■ ÜBUNGSTEXT:
Und was erwarten die Apotheker? Immerhin zwei Drittel (68 Prozent) gehen davon aus, dass es bei einer Analyse nur eine Antwort geben kann: Die Preisbindung ist für die flächendeckende Versorgung der Bevölkerung mit Arzneimitteln essenziell. 18 Prozent rechnen damit, dass die Preisbindung formal erhalten bleibt, Apotheken aber die Gewährung von Rx-Boni erlaubt wird. Weitere 13 Prozent erwarten, dass die Gutachter eine komplette Preisfreigabe auf allen Handelsstufen empfehlen werden.
Und was würde das für die Apotheken bedeuten? Die Inhaber sehen schwarz: Ausnahmslos teilen sie die Erwartung, dass ein Ende der Preisbindung das Aus für tausende Apotheken bedeuten würde: 100 Prozent stimmen dieser Aussage zu, 71 Prozent davon stimmen vollkommen zu. Fast jeder Dritte befürchtet, dass es genau so kommt: 30 Prozent der Apotheker rechnen damit, dass die Preisbindung noch in dieser Legislaturperiode fällt. Entsprechend hofft allerdings eine Mehrheit (64 Prozent) noch darauf, dass es dazu zumindest mittelfristig nicht kommt. 6 Prozent sind bei der Frage unsicher.

■ BEREITGESTELLTE DATEN:
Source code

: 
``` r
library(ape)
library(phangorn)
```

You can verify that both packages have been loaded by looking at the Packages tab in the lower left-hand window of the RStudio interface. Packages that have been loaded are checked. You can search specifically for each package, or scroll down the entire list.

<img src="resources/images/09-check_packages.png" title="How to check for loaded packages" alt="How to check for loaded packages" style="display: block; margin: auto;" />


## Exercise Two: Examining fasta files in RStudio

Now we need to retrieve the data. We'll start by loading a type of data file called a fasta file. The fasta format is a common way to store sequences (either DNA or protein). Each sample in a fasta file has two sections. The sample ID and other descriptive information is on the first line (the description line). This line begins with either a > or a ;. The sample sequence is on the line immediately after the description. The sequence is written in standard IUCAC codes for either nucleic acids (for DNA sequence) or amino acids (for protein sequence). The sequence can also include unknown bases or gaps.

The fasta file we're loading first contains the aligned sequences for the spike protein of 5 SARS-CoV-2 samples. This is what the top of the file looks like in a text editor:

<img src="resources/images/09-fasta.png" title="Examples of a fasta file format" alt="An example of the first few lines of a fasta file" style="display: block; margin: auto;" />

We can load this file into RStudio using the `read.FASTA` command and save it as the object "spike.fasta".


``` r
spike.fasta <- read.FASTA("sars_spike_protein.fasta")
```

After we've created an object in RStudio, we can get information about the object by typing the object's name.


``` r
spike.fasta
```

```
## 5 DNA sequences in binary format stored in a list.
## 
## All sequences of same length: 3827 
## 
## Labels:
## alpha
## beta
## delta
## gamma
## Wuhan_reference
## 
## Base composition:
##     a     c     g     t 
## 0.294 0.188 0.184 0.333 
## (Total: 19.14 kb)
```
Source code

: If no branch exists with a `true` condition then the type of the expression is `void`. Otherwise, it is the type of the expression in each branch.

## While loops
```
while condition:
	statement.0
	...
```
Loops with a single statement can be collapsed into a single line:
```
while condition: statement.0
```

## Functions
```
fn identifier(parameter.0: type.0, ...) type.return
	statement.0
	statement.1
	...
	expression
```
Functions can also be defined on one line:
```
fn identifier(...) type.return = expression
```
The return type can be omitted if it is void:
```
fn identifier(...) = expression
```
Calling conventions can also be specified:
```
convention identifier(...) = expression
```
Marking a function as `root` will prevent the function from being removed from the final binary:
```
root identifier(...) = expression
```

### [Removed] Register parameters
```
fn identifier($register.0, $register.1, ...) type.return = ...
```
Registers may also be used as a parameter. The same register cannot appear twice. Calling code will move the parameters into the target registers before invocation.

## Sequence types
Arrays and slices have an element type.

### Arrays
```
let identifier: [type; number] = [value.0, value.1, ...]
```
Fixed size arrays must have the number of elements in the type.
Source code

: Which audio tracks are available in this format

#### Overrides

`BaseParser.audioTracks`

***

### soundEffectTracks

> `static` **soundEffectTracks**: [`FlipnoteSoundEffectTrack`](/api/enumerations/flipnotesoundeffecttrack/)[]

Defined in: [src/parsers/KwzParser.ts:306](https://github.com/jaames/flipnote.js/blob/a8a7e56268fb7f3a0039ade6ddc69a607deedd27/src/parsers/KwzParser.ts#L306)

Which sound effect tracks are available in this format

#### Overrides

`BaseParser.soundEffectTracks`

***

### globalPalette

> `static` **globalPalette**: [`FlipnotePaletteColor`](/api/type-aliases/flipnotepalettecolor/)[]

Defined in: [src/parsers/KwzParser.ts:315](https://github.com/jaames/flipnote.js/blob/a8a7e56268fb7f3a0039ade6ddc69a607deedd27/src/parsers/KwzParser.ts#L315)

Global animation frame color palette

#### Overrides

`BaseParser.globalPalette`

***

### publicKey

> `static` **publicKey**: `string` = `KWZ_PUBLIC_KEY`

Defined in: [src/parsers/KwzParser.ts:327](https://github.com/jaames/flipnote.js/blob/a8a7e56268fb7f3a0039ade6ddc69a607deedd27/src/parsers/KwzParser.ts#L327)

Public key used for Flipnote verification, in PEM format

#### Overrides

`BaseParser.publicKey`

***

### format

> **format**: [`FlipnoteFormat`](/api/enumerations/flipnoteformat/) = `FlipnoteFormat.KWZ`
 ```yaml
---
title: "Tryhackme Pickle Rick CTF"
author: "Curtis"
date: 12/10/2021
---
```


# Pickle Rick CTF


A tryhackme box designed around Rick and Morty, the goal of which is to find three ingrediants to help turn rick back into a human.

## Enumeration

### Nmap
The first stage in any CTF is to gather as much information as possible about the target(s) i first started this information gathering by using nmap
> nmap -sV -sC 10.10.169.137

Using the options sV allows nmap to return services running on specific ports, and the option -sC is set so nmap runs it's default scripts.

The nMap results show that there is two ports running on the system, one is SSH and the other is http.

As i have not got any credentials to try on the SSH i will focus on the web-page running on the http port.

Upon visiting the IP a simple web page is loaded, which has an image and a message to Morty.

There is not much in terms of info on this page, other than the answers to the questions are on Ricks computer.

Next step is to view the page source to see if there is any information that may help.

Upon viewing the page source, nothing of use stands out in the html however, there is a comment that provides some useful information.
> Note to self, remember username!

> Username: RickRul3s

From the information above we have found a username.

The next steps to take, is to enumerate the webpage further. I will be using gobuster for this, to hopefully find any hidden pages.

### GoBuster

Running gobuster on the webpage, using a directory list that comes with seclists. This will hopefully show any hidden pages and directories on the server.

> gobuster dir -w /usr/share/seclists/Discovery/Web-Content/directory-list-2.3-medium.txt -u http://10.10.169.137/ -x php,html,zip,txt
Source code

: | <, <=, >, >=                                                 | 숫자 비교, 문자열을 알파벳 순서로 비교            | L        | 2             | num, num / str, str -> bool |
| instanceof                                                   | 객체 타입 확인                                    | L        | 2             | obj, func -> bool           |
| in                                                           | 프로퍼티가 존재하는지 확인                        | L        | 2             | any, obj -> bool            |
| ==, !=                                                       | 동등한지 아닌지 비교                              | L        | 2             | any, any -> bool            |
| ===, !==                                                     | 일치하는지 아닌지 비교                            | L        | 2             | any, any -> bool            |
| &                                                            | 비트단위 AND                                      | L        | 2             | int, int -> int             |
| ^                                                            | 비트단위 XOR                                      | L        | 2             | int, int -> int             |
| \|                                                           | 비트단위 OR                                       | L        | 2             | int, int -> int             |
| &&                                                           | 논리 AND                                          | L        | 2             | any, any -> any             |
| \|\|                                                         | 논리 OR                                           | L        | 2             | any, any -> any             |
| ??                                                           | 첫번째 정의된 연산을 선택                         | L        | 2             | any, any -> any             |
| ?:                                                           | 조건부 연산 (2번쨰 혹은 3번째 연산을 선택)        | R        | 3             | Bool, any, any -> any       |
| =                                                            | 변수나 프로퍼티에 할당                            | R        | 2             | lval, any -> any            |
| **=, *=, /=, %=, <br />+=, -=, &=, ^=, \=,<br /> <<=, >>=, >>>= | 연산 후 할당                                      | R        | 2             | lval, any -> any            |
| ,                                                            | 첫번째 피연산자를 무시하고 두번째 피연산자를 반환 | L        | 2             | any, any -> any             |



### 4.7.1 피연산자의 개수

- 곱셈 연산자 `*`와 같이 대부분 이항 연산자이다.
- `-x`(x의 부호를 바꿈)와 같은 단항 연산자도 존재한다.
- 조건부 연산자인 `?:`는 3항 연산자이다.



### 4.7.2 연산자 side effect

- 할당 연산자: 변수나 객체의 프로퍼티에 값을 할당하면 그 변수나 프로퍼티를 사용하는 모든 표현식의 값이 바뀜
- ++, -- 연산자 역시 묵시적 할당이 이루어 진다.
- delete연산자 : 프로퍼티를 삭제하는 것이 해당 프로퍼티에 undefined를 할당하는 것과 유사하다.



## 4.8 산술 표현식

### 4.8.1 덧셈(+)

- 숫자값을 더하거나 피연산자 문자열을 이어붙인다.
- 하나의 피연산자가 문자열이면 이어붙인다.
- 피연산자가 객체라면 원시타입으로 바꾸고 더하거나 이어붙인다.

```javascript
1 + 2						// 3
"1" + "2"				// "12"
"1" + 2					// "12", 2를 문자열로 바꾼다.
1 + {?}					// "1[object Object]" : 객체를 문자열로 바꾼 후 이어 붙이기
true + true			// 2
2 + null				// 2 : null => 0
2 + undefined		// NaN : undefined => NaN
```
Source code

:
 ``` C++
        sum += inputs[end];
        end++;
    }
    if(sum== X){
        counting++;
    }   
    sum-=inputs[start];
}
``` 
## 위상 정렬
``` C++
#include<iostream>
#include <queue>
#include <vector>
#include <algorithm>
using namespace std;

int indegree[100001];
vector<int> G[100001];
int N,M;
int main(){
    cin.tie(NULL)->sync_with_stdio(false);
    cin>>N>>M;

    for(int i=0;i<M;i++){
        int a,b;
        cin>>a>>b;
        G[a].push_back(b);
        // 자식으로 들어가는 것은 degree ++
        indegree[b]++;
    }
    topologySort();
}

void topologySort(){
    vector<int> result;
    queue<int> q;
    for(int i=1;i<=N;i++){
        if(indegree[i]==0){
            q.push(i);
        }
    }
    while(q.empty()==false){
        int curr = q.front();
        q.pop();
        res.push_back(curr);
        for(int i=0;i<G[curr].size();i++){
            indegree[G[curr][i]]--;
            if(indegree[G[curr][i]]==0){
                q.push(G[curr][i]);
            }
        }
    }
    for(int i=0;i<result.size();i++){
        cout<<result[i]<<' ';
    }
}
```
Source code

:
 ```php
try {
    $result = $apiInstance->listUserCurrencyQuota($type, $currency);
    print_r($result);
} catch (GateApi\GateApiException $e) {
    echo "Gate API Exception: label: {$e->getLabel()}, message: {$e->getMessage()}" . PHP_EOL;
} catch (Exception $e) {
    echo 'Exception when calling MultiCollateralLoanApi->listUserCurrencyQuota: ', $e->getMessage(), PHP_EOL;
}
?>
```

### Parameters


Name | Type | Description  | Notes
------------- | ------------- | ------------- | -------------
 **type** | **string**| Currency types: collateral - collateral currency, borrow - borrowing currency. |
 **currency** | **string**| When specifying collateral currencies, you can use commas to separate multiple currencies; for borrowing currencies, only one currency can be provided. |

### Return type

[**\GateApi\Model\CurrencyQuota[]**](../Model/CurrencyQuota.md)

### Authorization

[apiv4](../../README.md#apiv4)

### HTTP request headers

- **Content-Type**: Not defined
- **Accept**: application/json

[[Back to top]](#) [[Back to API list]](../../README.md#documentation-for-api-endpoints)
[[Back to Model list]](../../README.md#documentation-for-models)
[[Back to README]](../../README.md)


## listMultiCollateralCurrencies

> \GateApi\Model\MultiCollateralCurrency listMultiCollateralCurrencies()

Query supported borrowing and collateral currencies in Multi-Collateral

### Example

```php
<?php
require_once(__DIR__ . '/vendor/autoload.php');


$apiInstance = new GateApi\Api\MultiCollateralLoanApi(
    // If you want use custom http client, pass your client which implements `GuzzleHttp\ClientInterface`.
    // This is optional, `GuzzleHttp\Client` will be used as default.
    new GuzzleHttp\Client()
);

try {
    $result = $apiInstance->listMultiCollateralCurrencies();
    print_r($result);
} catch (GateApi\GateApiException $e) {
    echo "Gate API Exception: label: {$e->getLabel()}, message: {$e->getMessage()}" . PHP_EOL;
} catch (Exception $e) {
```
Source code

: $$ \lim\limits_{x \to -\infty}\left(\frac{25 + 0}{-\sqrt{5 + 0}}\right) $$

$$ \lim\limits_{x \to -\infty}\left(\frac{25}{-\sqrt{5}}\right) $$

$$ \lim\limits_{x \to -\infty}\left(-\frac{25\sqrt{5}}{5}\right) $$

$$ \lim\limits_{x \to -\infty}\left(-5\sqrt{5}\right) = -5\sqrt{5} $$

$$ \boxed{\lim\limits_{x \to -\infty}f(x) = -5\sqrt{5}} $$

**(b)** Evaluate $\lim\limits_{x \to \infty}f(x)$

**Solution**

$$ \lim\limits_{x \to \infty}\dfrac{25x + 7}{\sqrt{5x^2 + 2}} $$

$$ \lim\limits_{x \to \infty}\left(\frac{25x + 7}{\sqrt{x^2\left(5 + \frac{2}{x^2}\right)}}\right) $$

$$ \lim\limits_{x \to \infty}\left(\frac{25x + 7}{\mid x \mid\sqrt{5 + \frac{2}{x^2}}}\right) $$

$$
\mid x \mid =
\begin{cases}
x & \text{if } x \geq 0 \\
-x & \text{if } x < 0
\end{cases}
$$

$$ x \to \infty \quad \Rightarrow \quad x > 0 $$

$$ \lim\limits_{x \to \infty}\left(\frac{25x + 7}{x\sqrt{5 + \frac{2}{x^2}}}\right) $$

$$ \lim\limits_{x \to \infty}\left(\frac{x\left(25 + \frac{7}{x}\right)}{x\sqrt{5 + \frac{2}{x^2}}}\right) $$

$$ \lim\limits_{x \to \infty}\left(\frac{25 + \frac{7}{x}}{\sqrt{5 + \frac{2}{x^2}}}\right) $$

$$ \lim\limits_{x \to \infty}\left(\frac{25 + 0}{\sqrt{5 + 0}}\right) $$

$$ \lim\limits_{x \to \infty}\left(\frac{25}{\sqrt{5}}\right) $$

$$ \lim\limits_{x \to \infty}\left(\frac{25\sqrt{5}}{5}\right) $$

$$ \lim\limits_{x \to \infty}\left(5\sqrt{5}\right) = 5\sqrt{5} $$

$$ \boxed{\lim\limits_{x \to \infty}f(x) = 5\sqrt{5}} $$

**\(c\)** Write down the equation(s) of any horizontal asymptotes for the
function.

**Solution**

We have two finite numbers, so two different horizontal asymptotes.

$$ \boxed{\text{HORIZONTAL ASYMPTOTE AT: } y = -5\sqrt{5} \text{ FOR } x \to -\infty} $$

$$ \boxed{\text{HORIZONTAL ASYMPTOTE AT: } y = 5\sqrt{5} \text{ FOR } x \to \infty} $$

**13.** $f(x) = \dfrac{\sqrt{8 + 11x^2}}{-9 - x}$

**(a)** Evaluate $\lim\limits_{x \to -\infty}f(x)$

■ AUFGABE 1: Fassen Sie den Absatz des Textes über die Preisbindung, der mit „Und was erwarten die Apotheker?“ beginnt, als kurze Liste zusammen und behalten Sie alle Prozentangaben bei.
■ AUFGABE 2: Greifen Sie den Text über die Preisbindung nach seinem letzten Satz auf und schreiben Sie ihn weiter.
Die Zeilen sind eigenständiges Material und gehören nicht zum Übungstext.

■ LÖSUNG 1:
- 68 Prozent: Die Analyse ergibt, dass die Preisbindung für die flächendeckende Arzneimittelversorgung der Bevölkerung essenziell ist.
- 18 Prozent: Die Preisbindung bleibt formal erhalten, Apotheken dürfen aber Rx-Boni gewähren.
- 13 Prozent: Die Gutachter empfehlen eine komplette Preisfreigabe auf allen Handelsstufen.

■ LÖSUNG 2:
Sollten Rx-Boni für alle Apotheken erlaubt werden, würde Stand jetzt eine Mehrheit dennoch versuchen, an den Fixpreisen festzuhalten: 58 Prozent würden keine Rx-Boni gewähren, weil das „wirtschaftlich nicht darstellbar“ sei. 29 Prozent würden versuchen, ein eigenes Bonus-Modell zu entwickeln ohne pauschal Rabatte auf Rx-Arzneimittel zu gewähren. Und 13 Prozent würden Rx-Boni in marktüblicher Höhe anbieten, um im Wettbewerb zu bestehen – was auch immer das dann konkret bedeuten würde.
Der Blick auf den OTC-Markt zeigt, dass eine defensive Preisstrategie durchaus verbreitet ist: 82 Prozent der Befragten gaben an, bei den freiverkäuflichen Arzneimitten hauptsächlich nach Listenpreis zu verkaufen mit vereinzelten Sonderangeboten. Weitere 11,2 Prozent verkaufen sogar konsequent nach UVP/AVP. Nur eine Minderheit von 7,1 Prozent versucht ihr Glück mit dauerhaften Rabatten auf weite Teile des Sortiments. In die Kategorie „Discount-Angebot mit Tiefpreisgarantie“ hat sich keiner der Befragten einsortiert.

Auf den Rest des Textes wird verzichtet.